On 25 April 1861, the 4th Duke purchased the Château des Tours, also known as the Villa Sainte-Ursule, in Cannes for 180,000 francs from the Marquess Conyngham. The Gothic Revival villa, later known as the Château Vallombrosa, was built by Sir Thomas Robinson Woolfield on behalf of Lord Londesborough between 1852 and 1856. The Duke added a chapel, decorated the hall, and enlarged the park. After the Duchesses death on 17 October 1887 at the Château d'Abondant in Eure-et-Loir, the Duke retired to Paris, never to return to Cannes. Château Vallombrosa was leased for a while to Prince of Wagram and his wife, Berthe von Rothschild. On 6 May 1890, in order to pay the debts accumulated by his adventurer son, Antoine, Marquis of Morès, the Château was sold to the wealthy German hotelier Henri-Martin Ellmer for 410,000 francs and another 30,000 francs for the furniture. Ellmer hired Laurent Vianay to expand and transform the villa into the Hôtel du Parc, which opened in 1893.

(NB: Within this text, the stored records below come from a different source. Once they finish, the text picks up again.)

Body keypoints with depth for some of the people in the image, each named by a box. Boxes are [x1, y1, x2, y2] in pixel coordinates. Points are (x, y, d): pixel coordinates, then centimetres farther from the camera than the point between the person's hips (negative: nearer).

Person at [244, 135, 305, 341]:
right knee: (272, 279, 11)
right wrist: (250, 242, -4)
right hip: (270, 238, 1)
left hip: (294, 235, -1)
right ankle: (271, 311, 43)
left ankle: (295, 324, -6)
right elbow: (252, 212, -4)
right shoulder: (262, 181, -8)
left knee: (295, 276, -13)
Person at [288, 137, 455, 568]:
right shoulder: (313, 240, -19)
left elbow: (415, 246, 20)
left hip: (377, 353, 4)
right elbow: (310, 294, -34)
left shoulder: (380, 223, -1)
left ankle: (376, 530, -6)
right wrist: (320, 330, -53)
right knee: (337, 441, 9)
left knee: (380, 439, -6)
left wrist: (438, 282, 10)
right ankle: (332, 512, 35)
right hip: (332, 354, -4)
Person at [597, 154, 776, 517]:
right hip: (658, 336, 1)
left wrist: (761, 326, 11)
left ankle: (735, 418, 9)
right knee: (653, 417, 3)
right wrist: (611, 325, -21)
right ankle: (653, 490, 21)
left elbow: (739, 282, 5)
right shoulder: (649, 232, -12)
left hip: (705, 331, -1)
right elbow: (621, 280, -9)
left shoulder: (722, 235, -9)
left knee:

In 1893, the family had estates in Paris, in Eure-et-Loir (the Château d'Abondant), and in Sassari, Sardinia (the Ducal Palace, built between 1775 and 1806 as the family seat of the Dukes of Asinara). In 1899, the 4th Duke also sold the Ducal Palace to the Municipality of Sassari, which uses the palace as its Town Hall.